◆ **Listed records**
-.-.-

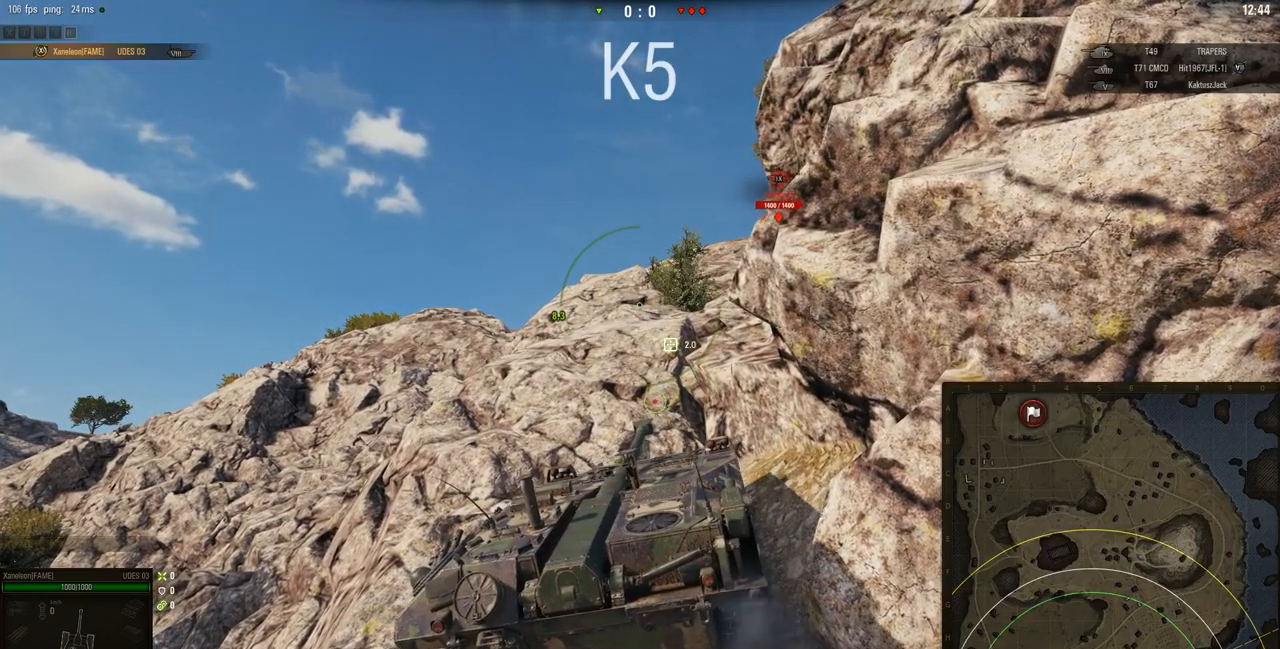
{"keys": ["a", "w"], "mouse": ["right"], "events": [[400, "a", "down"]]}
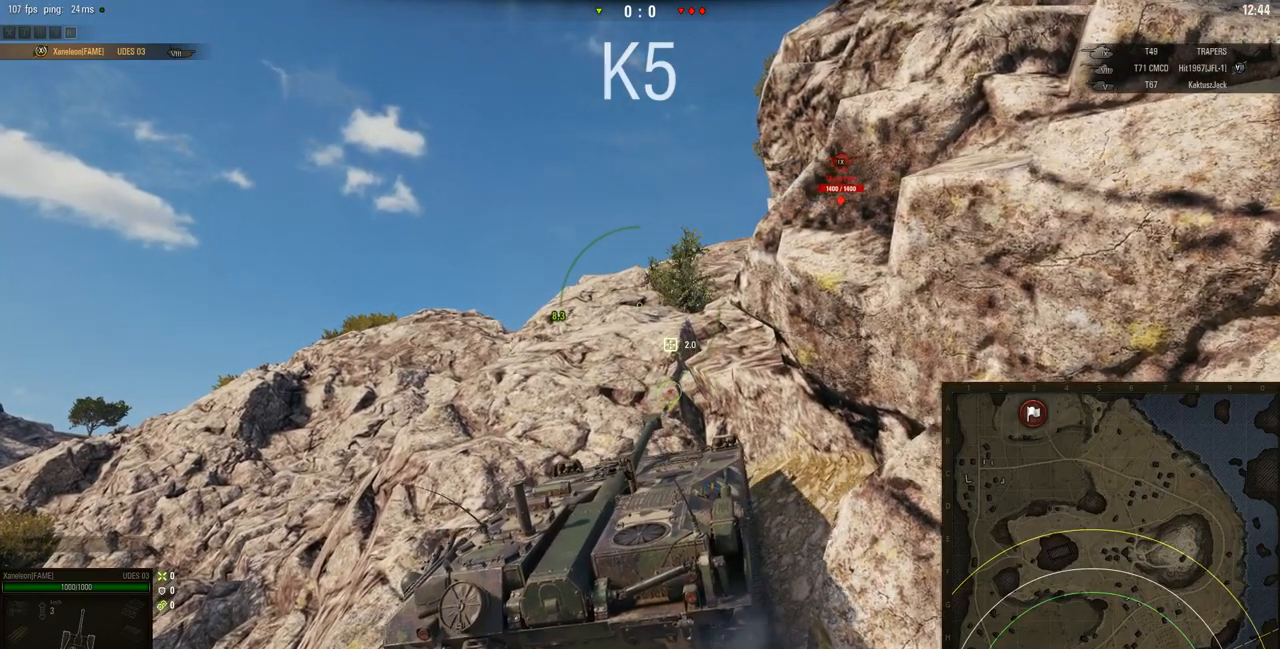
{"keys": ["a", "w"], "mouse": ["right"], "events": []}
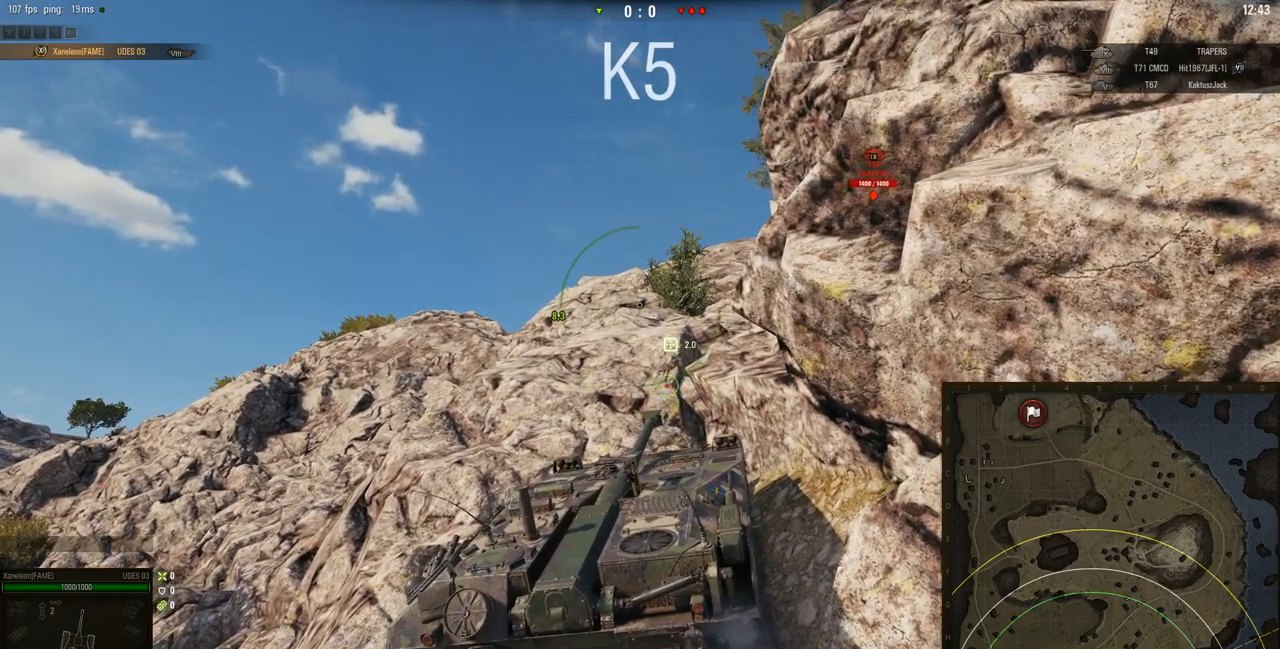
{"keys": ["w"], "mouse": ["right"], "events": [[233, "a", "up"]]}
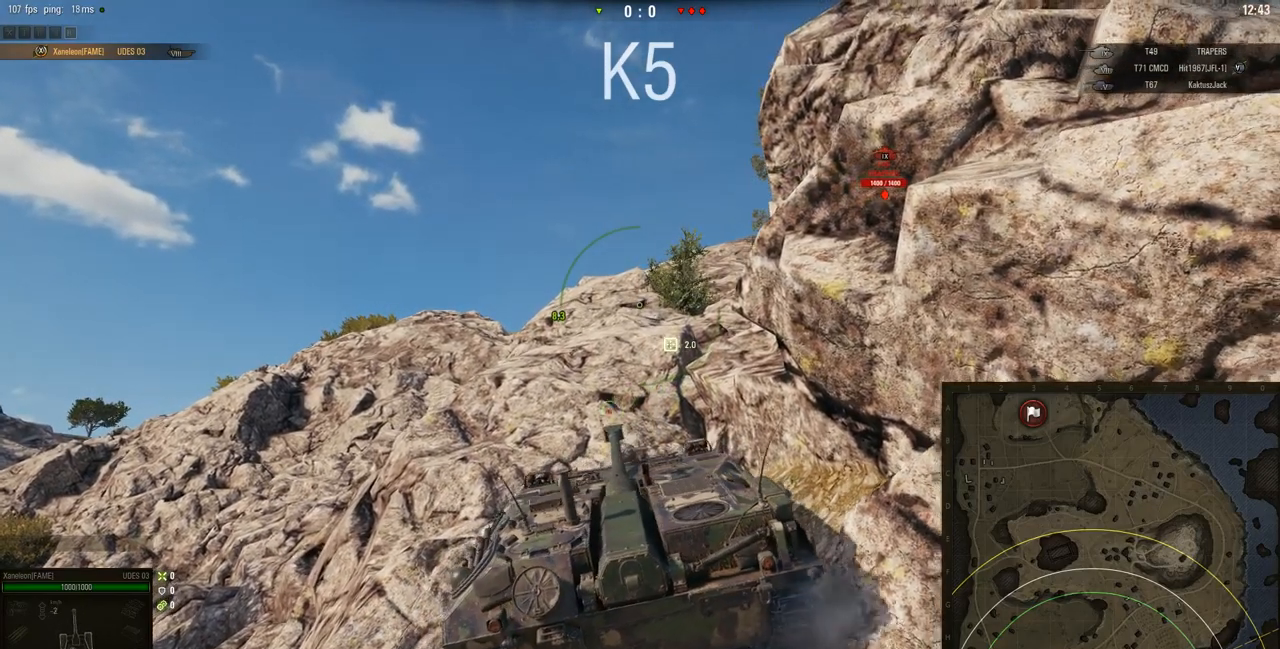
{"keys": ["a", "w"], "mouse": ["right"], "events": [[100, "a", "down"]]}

-.-.-

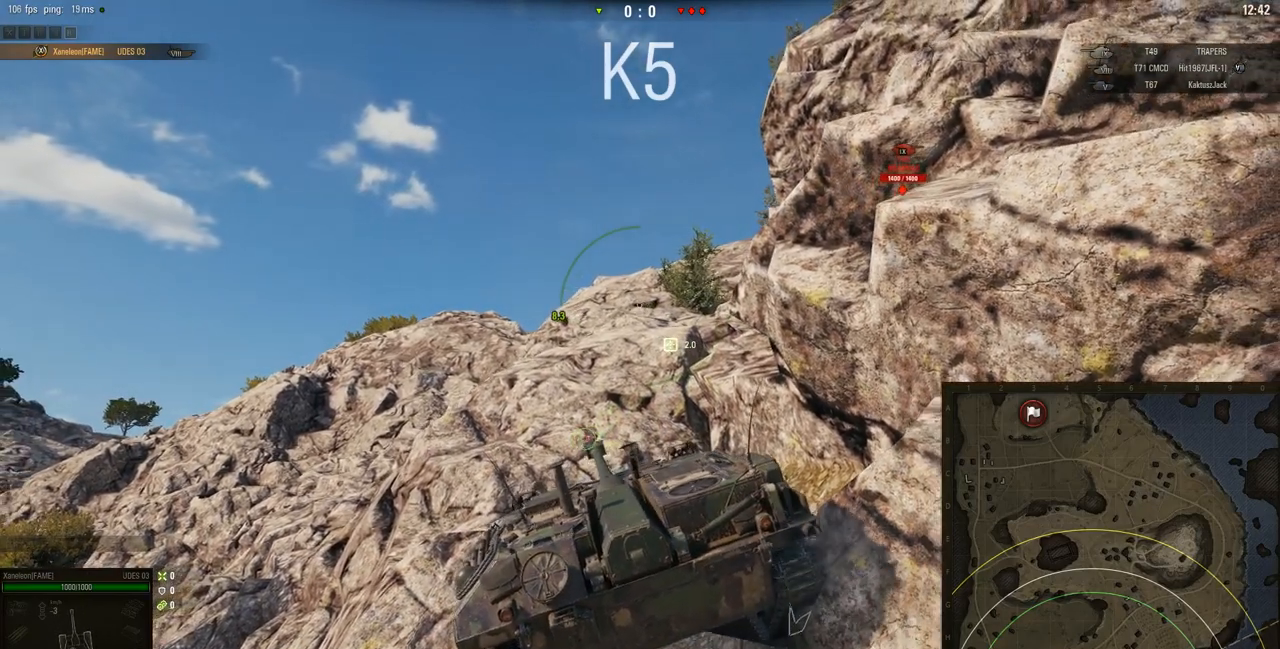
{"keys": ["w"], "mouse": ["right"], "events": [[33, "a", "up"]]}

-.-.-

◆ **About this exercise**
Among the entries above, which lines include "down"? List them all.

◆ **Solution to this task**
{"keys": ["a", "w"], "mouse": ["right"], "events": [[400, "a", "down"]]}
{"keys": ["a", "w"], "mouse": ["right"], "events": [[100, "a", "down"]]}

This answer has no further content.